Similarly, pyctdev (for example) has never tried to help out with non-python stuff, but it could. If there were a Makefile for this project, it seems likely it would have targets for building the ts, uploading to npm, etc etc. Other projects presumably have these same problems, so it might be worth looking around to see what the landscape is like now in terms of tools available.

ceball commented 4 years ago

(Sorry for diverting the original issue. I should probably move to discourse. Maybe there should even be a pyviz-dev section, to help avoid cluttering/distracting all the holoviz projects with various "developer" issues common to all/many of the projects.)

philippjfr commented 4 years ago

I'm going to wade into controversial territory once again. There has been at least one other very annoying bug in autover/param.Version since it's inception. The promises of autover are great and a cleaner implementation than the alternatives is nice but if crucial things don't end up getting fixed then I'd honestly rather switch to a solution which is used by other packages with millions of users which doesn't add maintenance burden on us...

julioasotodv commented 4 years ago

Ok, so back to the original issue/PR I created in this thread. I have been investigating the error during the weekend and the gist of it is basically:

It turns out that param.version is running (or at least trying to run) some git commands in order to retrieve the version. The way the git commands are launched is through subprocess.Popen() as you can see here: https://github.com/holoviz/param/blob/7d2d2a848dc79d9741709702f8b47f87497701b0/param/version.py#L23

And well, it turns out that subprocess.Popen() is nor particularly async-friendly when spawned from an os fork instruction (just like Gunicorn does). Apparently, one of the problems is that it misreports the return code for the launched command.

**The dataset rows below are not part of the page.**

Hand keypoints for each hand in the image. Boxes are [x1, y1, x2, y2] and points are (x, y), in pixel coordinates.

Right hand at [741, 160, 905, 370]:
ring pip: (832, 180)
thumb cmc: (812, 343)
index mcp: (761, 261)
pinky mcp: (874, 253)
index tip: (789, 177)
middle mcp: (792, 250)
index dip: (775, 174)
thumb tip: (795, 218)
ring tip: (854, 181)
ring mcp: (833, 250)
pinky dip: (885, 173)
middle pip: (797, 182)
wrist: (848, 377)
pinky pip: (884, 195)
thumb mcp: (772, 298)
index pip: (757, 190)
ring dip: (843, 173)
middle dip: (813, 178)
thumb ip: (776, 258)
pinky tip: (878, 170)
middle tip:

The only solution I can think of would be to slightly modify the run_cmd function, to make it read the return code as either 0 if everything runs correctly; or nonzero if either the actual returncode read by subprocess.Popen() is nonzero or if the stderr is something other than an empty byte array.

I can create a PR in param/autover to test this. It would solve my error, but I am unsure if it is a desirable solution at all for the rest of the world... Perhaps we can see if it Travis likes it?

julioasotodv commented 4 years ago

Yes let's close this PR. I will open one at param, with a possible fix for the cmd issue.